Monday July 13, 2015 - 06:15:00 PM

On Tuesday, July 14th, at 6:00 pm, in the City Council Chambers is a workshop to discuss the updated Affordable Housing Nexus Study authored by BAE, Bay Area Economics. This is the report that will help determine mitigation fees for affordable housing development. To determine the City's current "3.1%" vacancy rate, BAE considered only 9 buildings, each with more than 50 units, built between 2001 and 2012, a total of 1054 units. This doesn't reflect any older units or smaller buildings, the majority of rentals in Berkeley. When using a small statistical sample, in this case around 2% of Berkeley households, care must be taken for the sample to be random and represent the whole of the population. A much better, free, reliable, and unquestionably standard resource for this type of statistic is the US Census Bureau. 

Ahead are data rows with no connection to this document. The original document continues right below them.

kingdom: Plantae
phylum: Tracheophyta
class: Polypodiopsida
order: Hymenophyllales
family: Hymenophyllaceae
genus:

Since 2005, in addition to its decennial door-to-door surveys, the Bureau annually compiles community data from many sources and reports, and makes this data available on its website*. The most recent report from 2013 gives the vacancy rate for Berkeley at 8.09%. In fact, between 2009 and 2013, the vacancy rate has not fallen below 7.35% reported in 2011. Berkeley's Consolidated Plan for Housing, sent to HUD in May of this year, does mention the Census reporting a 7% vacancy rate in 2010 (pg 57), but dismisses it as an error or anomaly. The Census' annual figures suggest that it is, in fact, the norm.
In the Nexus study, BAE states that a 5% vacancy rate indicates a healthy housing economy. When the vacancy rate is lower (3.1%) there are fewer units available and little turnover, so construction of more units is vital. With a higher vacancy rate (8.09%) there are too many units, and development needs to back off and/or prices need to come down to make available units affordable to more people. For the past 6 years, and maybe longer, the City has been under reporting its vacancy rates to allow and encourage developers to build much bigger, much denser housing projects; all of them at inflated prices. The problem becomes that as the rental rates increase, so does the vacancy rate as tenants give up and move into smaller quarters, often shared by many more people, in order to make their rents affordable. Or they are forced out of town or even onto the streets.
One unexpected benefit from a glut of housing is that now developers are actually providing their 10% required replacement units in their own projects, eliminating the need for in-lieu-of fees. The City doesn't care for this. They'd rather have money for the Housing Trust Fund, which hasn't produced any new low income housing in nearly 10 years (though all the funds manage to get spent every year). This is why they are planning to increase the low income units required of developers from 10% to 34%; knowing that few investors will agree to that many low income tenants in their luxury housing projects.
It's time to call a moratorium on all development while we find out how and why this was allowed to happen. This is an unacceptable breach of the public trust and either staff, or the politicians, or their aides, or someone should have noticed this long ago and put a stop to it.